Language models rely on semantic priors to perform in-context learning, which leads to poor performance on tasks involving inductive reasoning. Instruction-tuning methods based on imitation learning can superficially enhance the in-context learning performance of language models, but they often fail to improve the model's understanding of the underlying rules that connect inputs and outputs in few-shot demonstrations. We propose ReDis, a reasoning distillation technique designed to improve the inductive reasoning capabilities of language models. Through a careful combination of data augmentation, filtering, supervised fine-tuning, and alignment, ReDis achieves significant performance improvements across a diverse range of tasks, including 1D-ARC, List Function, ACRE, and MiniSCAN. Experiments on three language model backbones show that ReDis outperforms equivalent few-shot prompting baselines across all tasks and even surpasses the teacher model, GPT-4o, in some cases. ReDis, based on the LLaMA-3 backbone, achieves relative improvements of 23.2%, 2.8%, and 66.6% over GPT-4o on 1D-ARC, ACRE, and MiniSCAN, respectively, within a similar hypothesis search space. The code, dataset, and model checkpoints will be made available at https://github.com/NafisSadeq/reasoning-distillation.git.

Paper Structure

This paper contains 33 sections, 5 equations, 4 figures, 6 tables.

Figures (4)

  • Figure 1: Overview of data augmentation, filtering and model tuning in ReDis. The teacher and student models are shown in purple and black, respectively. Each entry in the rule generation corpus contains multiple few-shot demonstrations. Each entry in the SFT and preference alignment corpora includes both the rule generation and the corresponding rule-following instructions.
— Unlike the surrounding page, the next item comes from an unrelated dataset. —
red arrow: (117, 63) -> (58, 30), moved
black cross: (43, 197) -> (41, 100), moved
These details are omitted for clarity.
  • Figure 2: The impact of hypothesis size on performance improvement of ReDis-Llama. The results are shown for hypothesis size of $1, 3, 5, 7,$ and $10$.
  • Figure 3: The impact of decoding temperature on the performance of a) ReDis-Mistral b) ReDis-Llama on List function task. We perform grid search within the range between $0.6$ and $1.0$ for both rule generation and rule following and find the best performance for a rule generation temperature of $0.9$ and rule following temperature of $0.7$.
  • Figure 4: Score distribution of chosen and rejected rules in the augmented dataset via noisy fitness estimation. $n$ denotes the maximum number of few-shot demonstrations, and $d$ denotes the minimum score difference between a (chosen, rejected) rule pair.